Laut dem "Süddeutsche"-Bericht vom vergangenen Donnerstag (20. Februar) wurden die Nachfahren von enteigneten jüdischen Kunstbesitzern nicht über NS-Raubkunst im Besitz der Staatsgemäldesammlungen informiert - dabei soll die Herkunft (in der Fachsprache: die Provenienz) der geraubten Kunstwerke teils schon jahrelang bekannt sein. Die Zeitung stützt sich bei ihrem Bericht auf einen 900-seitigen Auszug einer internen Datenbank aus dem Jahr 2020, der ihr vorliegt. Der Auszug enthalte Berichte zu rund 200 möglichen NS-Raubkunstwerken, schrieb die Zeitung weiter. Diese Werke seien in der Liste nach einem Ampelsystem als "Rot" eingestuft und somit eindeutig Raubkunst.

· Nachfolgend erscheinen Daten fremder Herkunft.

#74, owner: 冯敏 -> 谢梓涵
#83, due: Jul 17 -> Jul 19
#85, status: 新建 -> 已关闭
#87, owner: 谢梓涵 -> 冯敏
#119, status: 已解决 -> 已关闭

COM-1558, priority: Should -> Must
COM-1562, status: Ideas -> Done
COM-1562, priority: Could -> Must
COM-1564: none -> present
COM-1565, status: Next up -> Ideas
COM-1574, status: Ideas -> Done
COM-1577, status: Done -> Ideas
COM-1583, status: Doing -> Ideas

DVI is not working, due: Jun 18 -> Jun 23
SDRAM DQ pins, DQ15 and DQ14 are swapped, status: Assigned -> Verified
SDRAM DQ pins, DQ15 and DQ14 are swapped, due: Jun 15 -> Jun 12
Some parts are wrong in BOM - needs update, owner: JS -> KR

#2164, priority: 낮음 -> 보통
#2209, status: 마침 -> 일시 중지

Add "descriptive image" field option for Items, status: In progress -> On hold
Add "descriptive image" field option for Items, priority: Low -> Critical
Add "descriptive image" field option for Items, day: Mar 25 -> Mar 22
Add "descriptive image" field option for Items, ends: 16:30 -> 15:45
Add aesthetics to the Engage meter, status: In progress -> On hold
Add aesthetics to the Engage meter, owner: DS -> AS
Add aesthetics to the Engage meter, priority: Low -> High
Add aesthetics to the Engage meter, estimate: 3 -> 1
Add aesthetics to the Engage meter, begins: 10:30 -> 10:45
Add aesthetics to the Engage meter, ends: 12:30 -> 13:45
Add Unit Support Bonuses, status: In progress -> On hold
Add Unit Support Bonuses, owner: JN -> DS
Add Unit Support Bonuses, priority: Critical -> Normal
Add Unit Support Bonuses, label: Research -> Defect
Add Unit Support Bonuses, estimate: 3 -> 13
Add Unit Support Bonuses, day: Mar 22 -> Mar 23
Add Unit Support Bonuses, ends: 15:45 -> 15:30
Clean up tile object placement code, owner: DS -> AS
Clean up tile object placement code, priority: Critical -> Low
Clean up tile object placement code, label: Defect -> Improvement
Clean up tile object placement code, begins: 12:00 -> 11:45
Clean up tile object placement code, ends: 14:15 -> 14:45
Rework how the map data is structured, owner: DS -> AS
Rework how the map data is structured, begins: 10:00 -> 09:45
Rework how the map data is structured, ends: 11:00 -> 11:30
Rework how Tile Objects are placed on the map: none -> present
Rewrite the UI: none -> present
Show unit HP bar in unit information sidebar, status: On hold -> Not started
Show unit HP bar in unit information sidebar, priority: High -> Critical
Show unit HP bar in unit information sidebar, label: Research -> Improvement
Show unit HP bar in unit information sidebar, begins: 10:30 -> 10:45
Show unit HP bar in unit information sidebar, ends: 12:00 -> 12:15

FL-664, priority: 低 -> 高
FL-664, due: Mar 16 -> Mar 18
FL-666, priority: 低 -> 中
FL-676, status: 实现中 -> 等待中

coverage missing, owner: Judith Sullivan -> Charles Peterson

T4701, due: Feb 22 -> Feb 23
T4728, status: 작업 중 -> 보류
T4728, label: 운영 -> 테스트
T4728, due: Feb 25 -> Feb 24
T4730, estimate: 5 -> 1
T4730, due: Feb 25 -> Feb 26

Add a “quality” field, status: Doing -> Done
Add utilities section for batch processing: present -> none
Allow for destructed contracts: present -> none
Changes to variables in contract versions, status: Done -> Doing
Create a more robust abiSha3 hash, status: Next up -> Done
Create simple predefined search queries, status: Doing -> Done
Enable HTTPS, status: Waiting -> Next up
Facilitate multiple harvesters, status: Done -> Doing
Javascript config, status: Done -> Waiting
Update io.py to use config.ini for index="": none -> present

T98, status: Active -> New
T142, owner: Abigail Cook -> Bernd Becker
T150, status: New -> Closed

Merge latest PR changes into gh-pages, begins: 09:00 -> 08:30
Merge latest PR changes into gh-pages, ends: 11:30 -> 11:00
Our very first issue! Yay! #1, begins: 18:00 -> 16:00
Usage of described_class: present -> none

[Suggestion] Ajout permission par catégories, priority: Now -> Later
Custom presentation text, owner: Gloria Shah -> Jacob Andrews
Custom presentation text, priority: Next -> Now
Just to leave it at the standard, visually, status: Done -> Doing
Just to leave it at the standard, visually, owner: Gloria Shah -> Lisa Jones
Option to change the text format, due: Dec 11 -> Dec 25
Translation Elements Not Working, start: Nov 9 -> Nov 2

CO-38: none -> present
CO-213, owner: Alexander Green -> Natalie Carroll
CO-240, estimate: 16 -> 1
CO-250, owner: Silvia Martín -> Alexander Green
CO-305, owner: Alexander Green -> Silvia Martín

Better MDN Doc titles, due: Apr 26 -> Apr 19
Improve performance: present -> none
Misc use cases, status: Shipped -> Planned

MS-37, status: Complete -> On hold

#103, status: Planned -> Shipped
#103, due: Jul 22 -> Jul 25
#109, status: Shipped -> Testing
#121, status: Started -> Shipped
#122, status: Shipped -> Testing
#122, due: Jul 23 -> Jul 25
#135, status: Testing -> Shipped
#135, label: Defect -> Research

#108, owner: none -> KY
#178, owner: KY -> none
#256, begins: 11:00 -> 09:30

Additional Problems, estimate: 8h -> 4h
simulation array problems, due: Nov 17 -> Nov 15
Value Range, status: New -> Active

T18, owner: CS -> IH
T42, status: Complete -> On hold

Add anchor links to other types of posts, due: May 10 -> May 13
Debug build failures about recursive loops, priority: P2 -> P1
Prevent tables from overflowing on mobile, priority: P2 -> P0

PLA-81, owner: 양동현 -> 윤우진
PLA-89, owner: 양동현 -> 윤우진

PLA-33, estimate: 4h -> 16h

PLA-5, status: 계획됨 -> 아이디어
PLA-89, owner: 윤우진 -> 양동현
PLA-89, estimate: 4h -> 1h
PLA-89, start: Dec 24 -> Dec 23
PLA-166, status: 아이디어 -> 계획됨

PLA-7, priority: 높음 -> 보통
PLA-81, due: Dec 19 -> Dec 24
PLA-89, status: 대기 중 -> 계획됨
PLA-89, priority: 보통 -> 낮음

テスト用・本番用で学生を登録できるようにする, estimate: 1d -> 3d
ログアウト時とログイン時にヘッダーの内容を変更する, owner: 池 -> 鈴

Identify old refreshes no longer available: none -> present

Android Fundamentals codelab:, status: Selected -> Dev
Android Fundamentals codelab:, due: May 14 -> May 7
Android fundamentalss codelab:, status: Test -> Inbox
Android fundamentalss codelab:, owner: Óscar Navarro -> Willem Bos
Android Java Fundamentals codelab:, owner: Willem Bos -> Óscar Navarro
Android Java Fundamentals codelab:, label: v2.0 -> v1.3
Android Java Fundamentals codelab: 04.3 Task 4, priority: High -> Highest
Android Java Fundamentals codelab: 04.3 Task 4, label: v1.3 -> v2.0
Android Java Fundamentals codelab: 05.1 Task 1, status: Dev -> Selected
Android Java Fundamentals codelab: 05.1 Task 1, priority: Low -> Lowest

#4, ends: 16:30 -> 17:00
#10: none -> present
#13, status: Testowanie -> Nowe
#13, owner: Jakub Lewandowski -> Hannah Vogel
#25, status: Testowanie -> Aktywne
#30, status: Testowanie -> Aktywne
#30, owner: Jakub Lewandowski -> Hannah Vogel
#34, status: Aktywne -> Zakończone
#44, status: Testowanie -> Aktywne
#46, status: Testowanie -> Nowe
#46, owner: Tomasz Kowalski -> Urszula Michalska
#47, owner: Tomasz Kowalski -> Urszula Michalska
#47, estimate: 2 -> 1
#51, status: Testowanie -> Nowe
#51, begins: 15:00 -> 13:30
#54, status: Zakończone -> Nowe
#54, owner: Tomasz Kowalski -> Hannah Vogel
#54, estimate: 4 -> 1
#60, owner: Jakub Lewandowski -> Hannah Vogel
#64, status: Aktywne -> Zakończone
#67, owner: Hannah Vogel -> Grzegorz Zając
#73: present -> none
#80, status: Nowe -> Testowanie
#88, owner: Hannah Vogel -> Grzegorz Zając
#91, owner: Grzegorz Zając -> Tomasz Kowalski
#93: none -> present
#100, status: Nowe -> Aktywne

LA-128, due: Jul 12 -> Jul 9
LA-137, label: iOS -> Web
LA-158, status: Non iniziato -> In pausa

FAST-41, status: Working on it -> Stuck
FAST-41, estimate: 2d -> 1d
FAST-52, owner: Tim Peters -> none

Die Staatsgemäldesammlungen hatten die Vorwürfe "von Anfang an aufs Schärfste" zurückgewiesen. Die von der Zeitung ausgewertete Liste sei ein internes Arbeitsdokument, das viele Jahre alt und somit nicht mehr aktuell sei. Die Markierung "Rot" werde vergeben, wenn potenziell Betroffene Restitutionsansprüche erheben oder Raubkunstverdacht besteht, also weitere Recherchen nötig sind. "Die entscheidende Falschbehauptung der 'Süddeutschen Zeitung', die letztlich die Grundlage des gesamten Artikels ist, ist daher die, dass eine interne Prüfung bereits die in der Liste aufgeführten Werke eindeutig als (...) zurückzugebende Raubkunst identifiziert hat", heißt es in der Erklärung.
Im Bayerischen Landtag war die von der SZ-Berichterstattung ausgelöste NS-Raubkunst-Debatte am Mittwoch ebenfalls Thema. Bayerns Kunstminister Markus Blume (CSU) hatte den Staatsgemäldesammlungen bereits am Dienstag in einem Statement den Rücken gestärkt und gesagt, es gebe bislang "keine Anhaltspunkte für die Richtigkeit der Vorwürfe". Zugleich forderte er die Staatsgemäldesammlungen "zur unmittelbaren Anwendung des Leitfadens" des Deutschen Zentrums Kulturgutverluste (DZK) auf, mit dessen Hilfe NS-Raubkunst identifiziert werden soll. Zudem müsse sie ihr Klassifizierungs-System "auf die Standards gemäß DZK-Ampelsystem" umstellen.
Laut der Erklärung der Staatsgemäldesammlungen haben sich deren Provenienzforscher aber auch in diesem Punkt korrekt verhalten: Das DZL habe "heute bestätigt, dass die Kategorisierung der Ampelfarben bei den Bayerischen Staatsgemäldesammlungen der üblichen Museumspraxis entspricht, wobei die Detailgestaltung differieren kann".